MAC: An Efficient Gradient Preconditioning using Mean Activation Approximated Curvature
Hyunseok Seung, Jaewoo Lee, Hyunsuk Ko
TL;DR
MAC addresses the impracticality of second-order optimizers by exploiting the spectral structure of Kronecker-factored FIMs and introducing a rank-1 activation KF. By approximating the activation factor with the mean activation outer product and treating the pre-activation gradient factor as identity, MAC enables a closed-form, Sherman–Morrison-invertible preconditioner suitable for both CNNs and transformers, including attention mechanisms. The authors prove convergence under overparameterization and demonstrate through extensive experiments that MAC achieves faster training and comparable or better accuracy than KFAC variants across CIFAR and ImageNet, while drastically reducing memory overhead.
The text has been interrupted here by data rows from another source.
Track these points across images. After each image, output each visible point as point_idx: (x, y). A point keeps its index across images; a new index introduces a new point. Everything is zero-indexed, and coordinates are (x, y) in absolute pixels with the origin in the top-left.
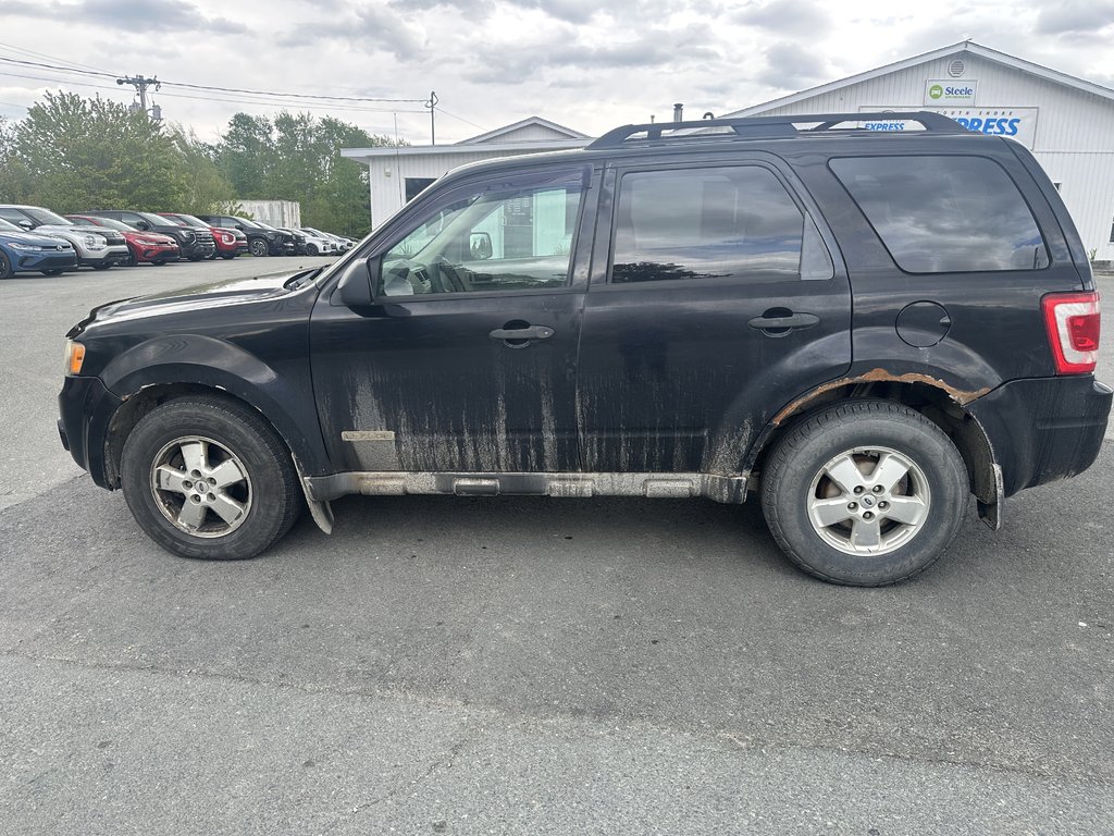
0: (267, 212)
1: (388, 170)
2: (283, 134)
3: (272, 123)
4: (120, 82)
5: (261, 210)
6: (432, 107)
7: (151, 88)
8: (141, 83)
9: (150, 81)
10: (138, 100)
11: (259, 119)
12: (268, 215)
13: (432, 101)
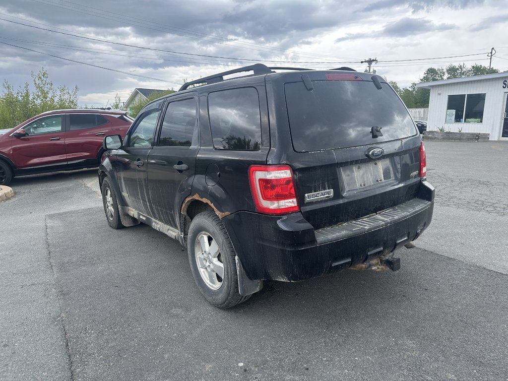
0: (422, 113)
1: (439, 92)
2: (449, 75)
3: (445, 71)
4: (362, 62)
5: (419, 113)
6: (491, 56)
7: (373, 63)
8: (370, 62)
9: (373, 60)
10: (368, 69)
11: (439, 70)
12: (422, 115)
13: (491, 53)
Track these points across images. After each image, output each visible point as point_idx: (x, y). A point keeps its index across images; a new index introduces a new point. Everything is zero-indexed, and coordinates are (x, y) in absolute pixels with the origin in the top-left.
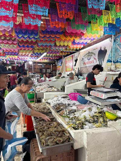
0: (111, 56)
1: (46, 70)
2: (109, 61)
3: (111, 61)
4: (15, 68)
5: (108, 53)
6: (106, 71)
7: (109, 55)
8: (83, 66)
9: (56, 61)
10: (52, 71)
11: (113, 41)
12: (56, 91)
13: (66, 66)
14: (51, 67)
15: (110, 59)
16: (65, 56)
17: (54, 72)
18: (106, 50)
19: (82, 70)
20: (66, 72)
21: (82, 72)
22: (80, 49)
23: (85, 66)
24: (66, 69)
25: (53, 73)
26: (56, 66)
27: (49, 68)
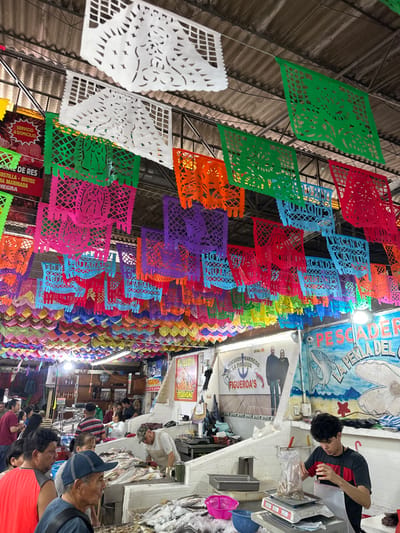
0: (299, 379)
1: (112, 392)
2: (296, 392)
3: (300, 393)
4: (12, 379)
5: (292, 369)
6: (291, 418)
7: (295, 376)
8: (226, 390)
9: (145, 362)
10: (132, 395)
11: (301, 342)
12: (158, 481)
13: (176, 384)
14: (130, 380)
15: (298, 385)
16: (173, 354)
17: (135, 397)
18: (286, 359)
19: (226, 404)
20: (176, 402)
21: (225, 409)
22: (218, 343)
23: (232, 392)
24: (176, 391)
25: (133, 401)
26: (143, 377)
27: (120, 386)
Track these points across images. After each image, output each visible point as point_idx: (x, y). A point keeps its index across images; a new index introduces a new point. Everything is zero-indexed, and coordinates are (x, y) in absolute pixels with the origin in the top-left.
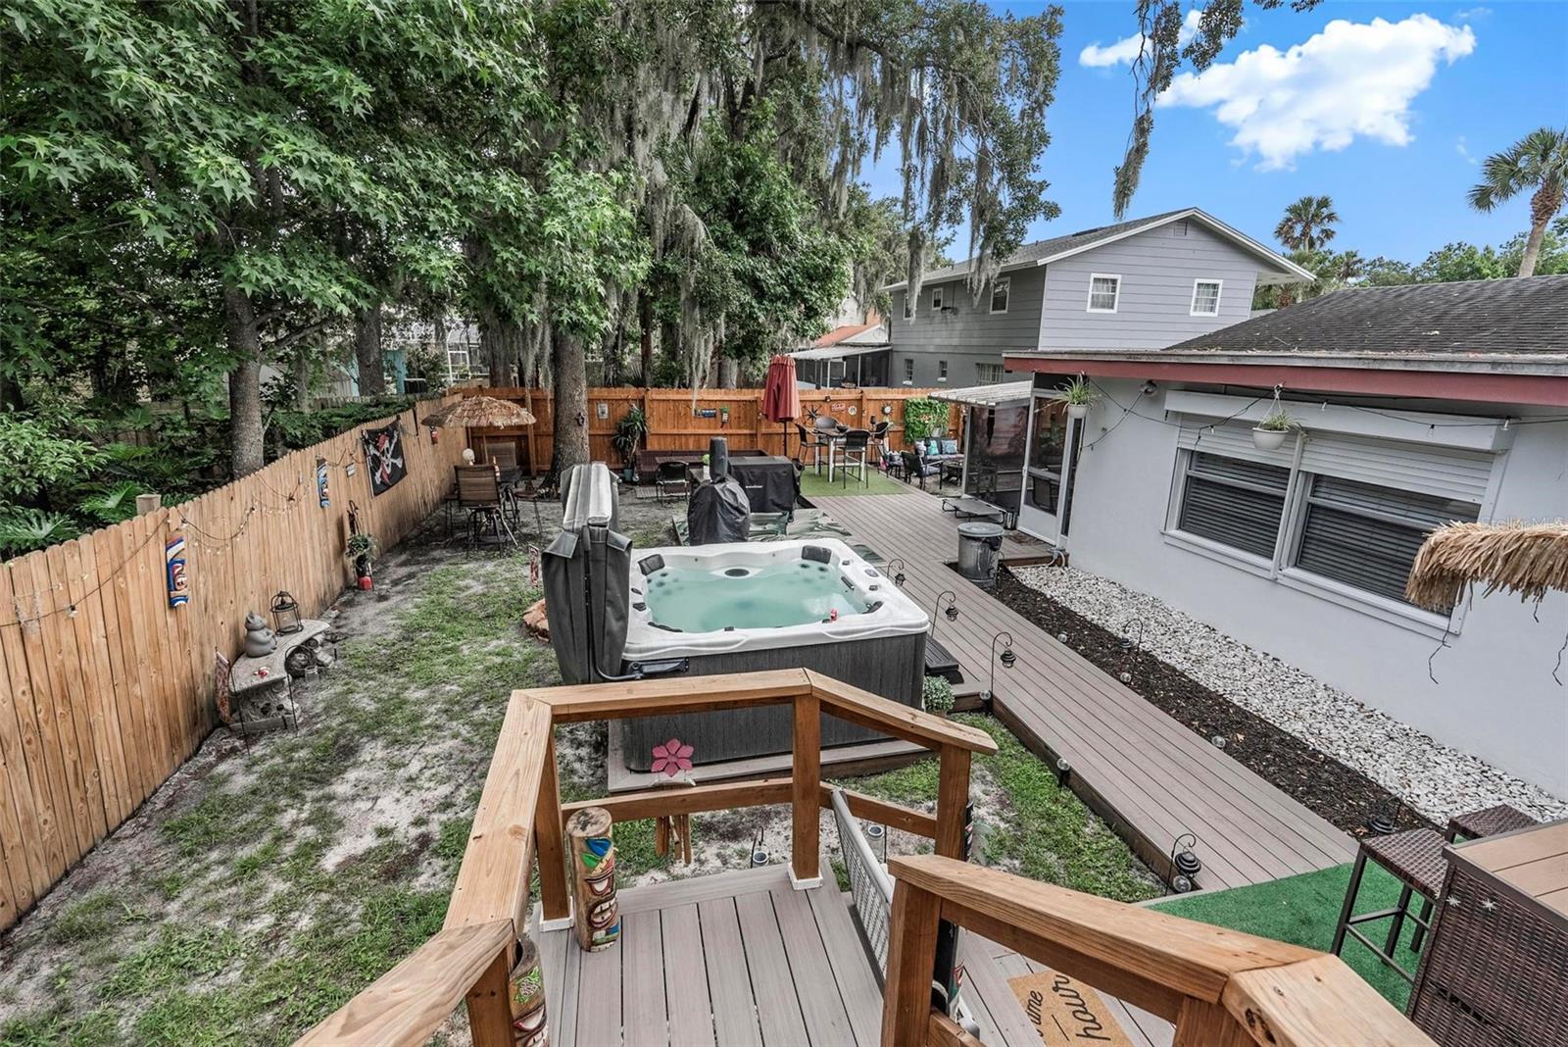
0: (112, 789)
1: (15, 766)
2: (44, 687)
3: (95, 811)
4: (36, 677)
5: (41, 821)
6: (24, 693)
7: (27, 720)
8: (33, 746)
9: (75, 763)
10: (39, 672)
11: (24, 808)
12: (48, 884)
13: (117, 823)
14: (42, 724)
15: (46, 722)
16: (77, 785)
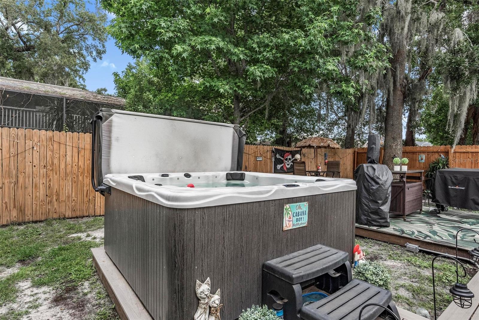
0: (99, 204)
1: (68, 182)
2: (82, 166)
3: (91, 206)
4: (80, 163)
5: (73, 199)
6: (76, 165)
7: (75, 172)
8: (75, 180)
9: (87, 190)
10: (82, 161)
11: (68, 193)
12: (70, 216)
13: (99, 214)
14: (79, 175)
15: (81, 175)
16: (87, 196)
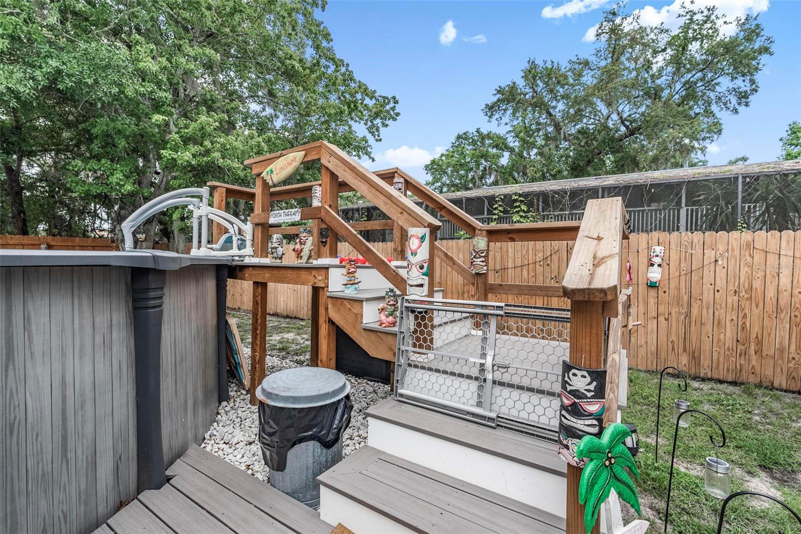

The work also integrates attention scores into the transformer preconditioner, yielding tangible accuracy gains on Vision Transformers and preserving stability in large-scale training.
Abstract
Second-order optimization methods for training neural networks, such as KFAC, exhibit superior convergence by utilizing curvature information of loss landscape. However, it comes at the expense of high computational burden. In this work, we analyze the two components that constitute the layer-wise Fisher information matrix (FIM) used in KFAC: the Kronecker factors related to activations and pre-activation gradients. Based on empirical observations on their eigenspectra, we propose efficient approximations for them, resulting in a computationally efficient optimization method called MAC. To the best of our knowledge, MAC is the first algorithm to apply the Kronecker factorization to the FIM of attention layers used in transformers and explicitly integrate attention scores into the preconditioning. We also study the convergence property of MAC on nonlinear neural networks and provide two conditions under which it converges to global minima. Our extensive evaluations on various network architectures and datasets show that the proposed method outperforms KFAC and other state-of-the-art methods in terms of accuracy, end-to-end training time, and memory usage.